入学1−1
「それで、何処に連れて行くって?」
俺を脇に抱えて猛スピードで空を飛ぶ春海に大声で問いかける。
いや、正確に言えば空を飛んでいる訳ではなく、雲より高く跳ぶジャンプを繰り返し、
さらに地上では観測したことがない強風に飛ばされながら高速移動している。
春海はある人達が俺と会いたがっていると簡単な説明をしたが、誰かと言うのは教えてはもらえなかった。
春海が言うに、会えば驚く人だということだが、俺の予想では俺が産まれる前に亡くなっている母方の祖父母だと思う。
しかし、十年ほど前に死んだ父方の爺ちゃんの弟という線も捨てきれない。
まあなんにせよ、俺なんかに会いたがっている幽霊なんて高が知れている。
山や谷を幾重にも飛び越え、春海が遙か彼方にある積乱雲を指差す。
春海は何かを叫んでいるが、上空一万メートル以上で吹き荒れるジェット気流の轟音のせいで全く聞こえない。
口調から推測するに「かっこう」と言ったのだろう。カッコウ……鳥か?
何の事かはいまいち解らないが、着けば解ると楽観的に考え、しばらくその雲に向かって飛び続けた。
やがて雲の中から建築物が出てきた。
雲は偶然その建築物を覆っていただけで、別に某有名アニメ映画みたいに雲の中にあるわけではなかった。

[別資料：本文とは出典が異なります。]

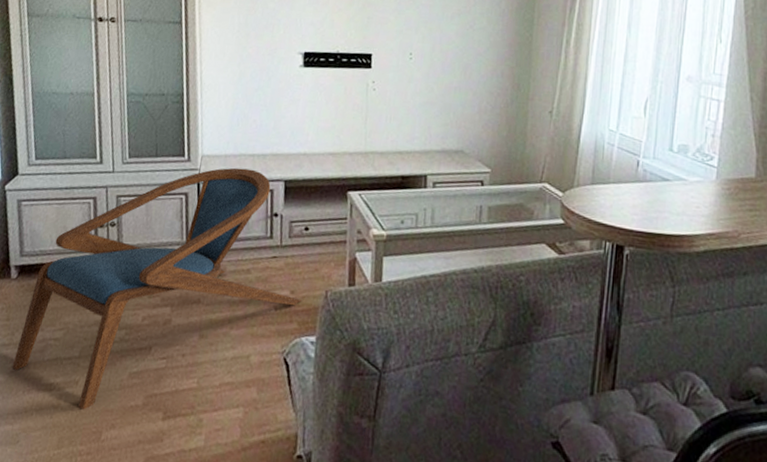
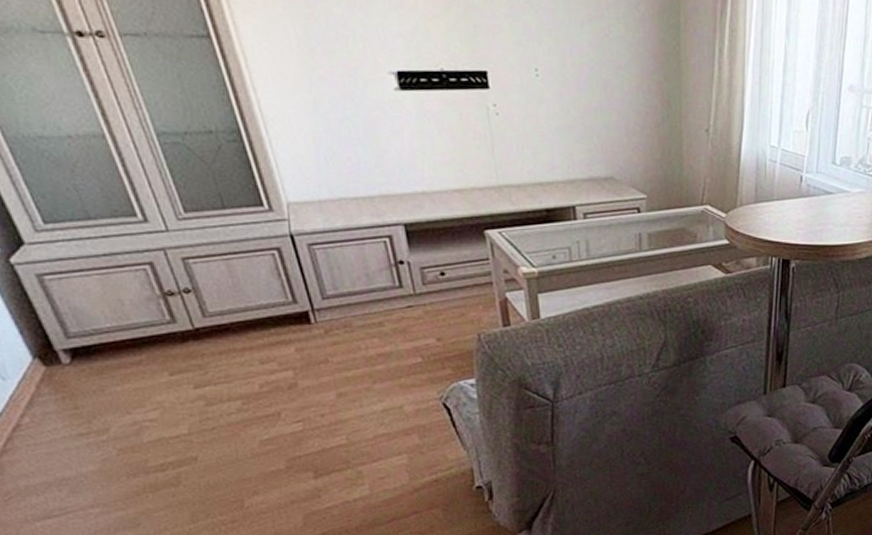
armchair: present [12,167,303,410] -> none [99,214,453,483]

なんていうか、どう見ても城なのだ。いかにも日本らしい城。
例えるなら白鷺城の様な美しい城が、よく漫画やアニメでありそうなUFOに盗まれている途中であるかのように、
地面ごと浮かび上がっている。
春海と俺はその城の門の前にゆっくりと着地した。
此処まで来て、ようやくその城の凄さを実感する事になった。
とにかく大きいのだ。昔、家族旅行で某所の城を訪れたことがあるが、それとは比較にならないほど大きい。
「到着。私たちの学校にようこそ」
春海はバッグの中からコンパクトケースを取り出し、身だしなみを整えながら顎で城を指した。
「学校?」
もう一度巨大な城を見上げる。どう見ても学校には見えない。
「そう。大阪城と江戸城の良い所取りをして、さらに西洋の城の内装を入れたりね。
生徒の欲望が赴くままに増改築を繰り返した…… まあ、一言で例えるならカオスだね」
春海はコンパクトを音を立てながら閉じ、ブラシと一緒にバッグにしまう。髪は元通り綺麗に整っている。
そういえば、この城に降り立った瞬間から風が止まった。
風を感じようと少しだけ手を上げるが全く風が当たらない。
更に付け加えると真夏の屋外であるにも関わらず、暑さは全く感じない。それどころか涼しくて過ごし易いくらいだ。
「ちょっとここで待っててね」とだけ言い、春海は守衛室らしき小屋の方に走っていった。と思ったらおもむろに振り返り
「絶対にその門から中に入っちゃ駄目だよ。
約束破ったらどんな酷い目に合わされても絶対に助けて上げないからね!」と大声で俺に忠告をした。
はいよ。と春海に手を振り、近くにあった手頃な岩に腰掛けた。
アドベンチャーゲームならここで『入るor入らない』といった選択肢が出るのだろうが、
俺はどこぞのガキみたいに約束を破ったりはしない。
……当然、彼女の言いつけを守る理由はある。
ここに来る途中に俺と春海は、とある地方都市の街中に立ち寄った。
予め何かの用があったわけではなく偶然、あるものを見つけて俺に見せつけようたのだ。